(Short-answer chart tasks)
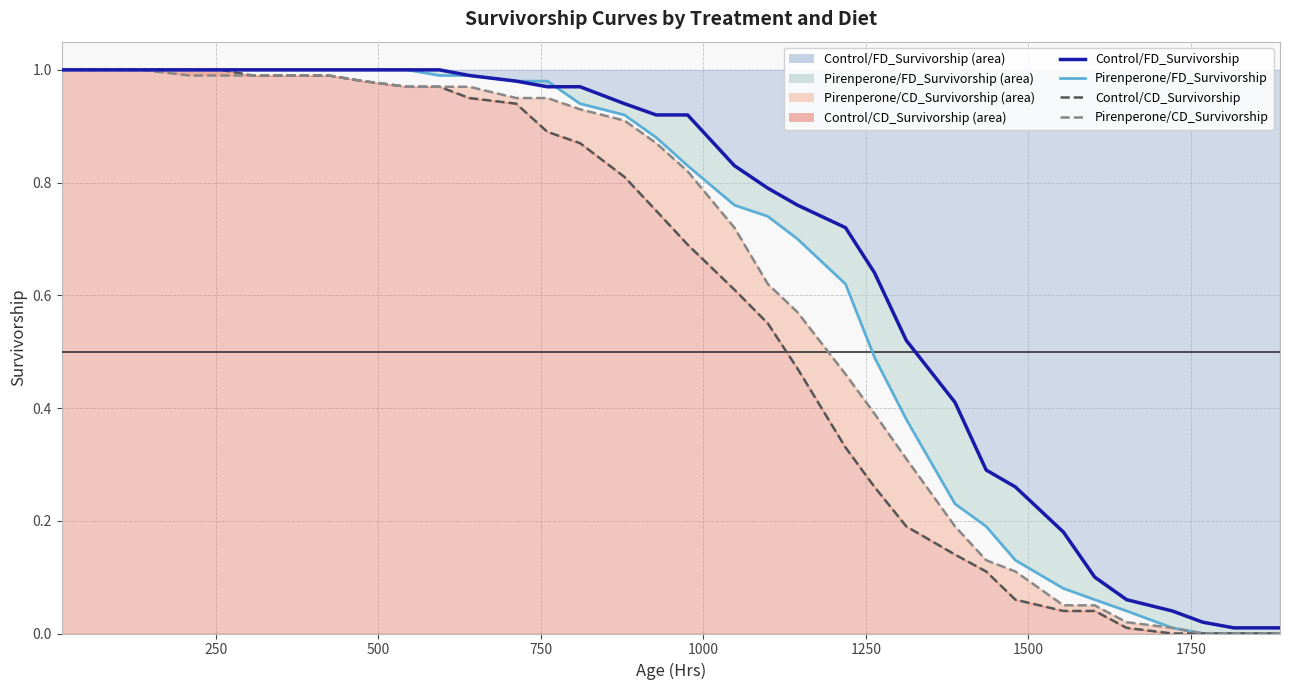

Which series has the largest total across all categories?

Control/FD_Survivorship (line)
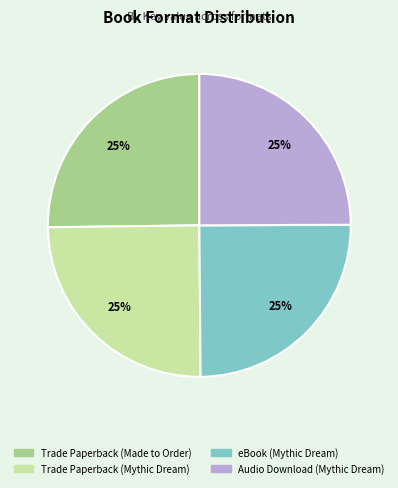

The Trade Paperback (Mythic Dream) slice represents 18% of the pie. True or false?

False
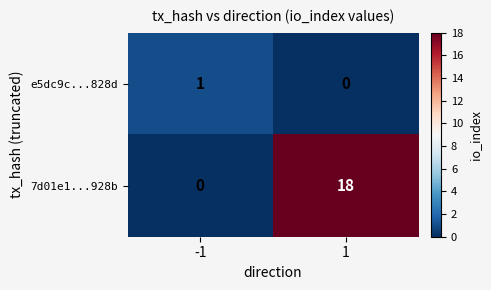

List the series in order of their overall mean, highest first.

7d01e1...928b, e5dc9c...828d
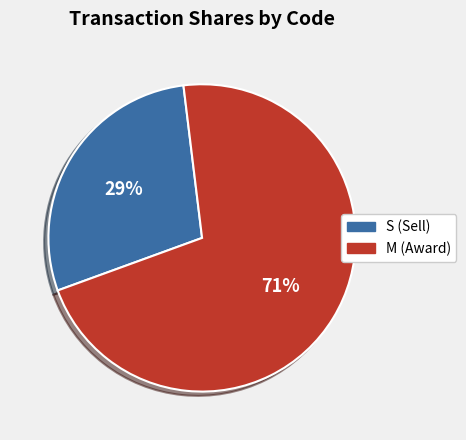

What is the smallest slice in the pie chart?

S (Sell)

■ Your task:
Retype every row above without changing a character, and leave the pictures out.

■ Completed task:
Which series has the largest total across all categories?

Control/FD_Survivorship (line)

The Trade Paperback (Mythic Dream) slice represents 18% of the pie. True or false?

False

List the series in order of their overall mean, highest first.

7d01e1...928b, e5dc9c...828d

What is the smallest slice in the pie chart?

S (Sell)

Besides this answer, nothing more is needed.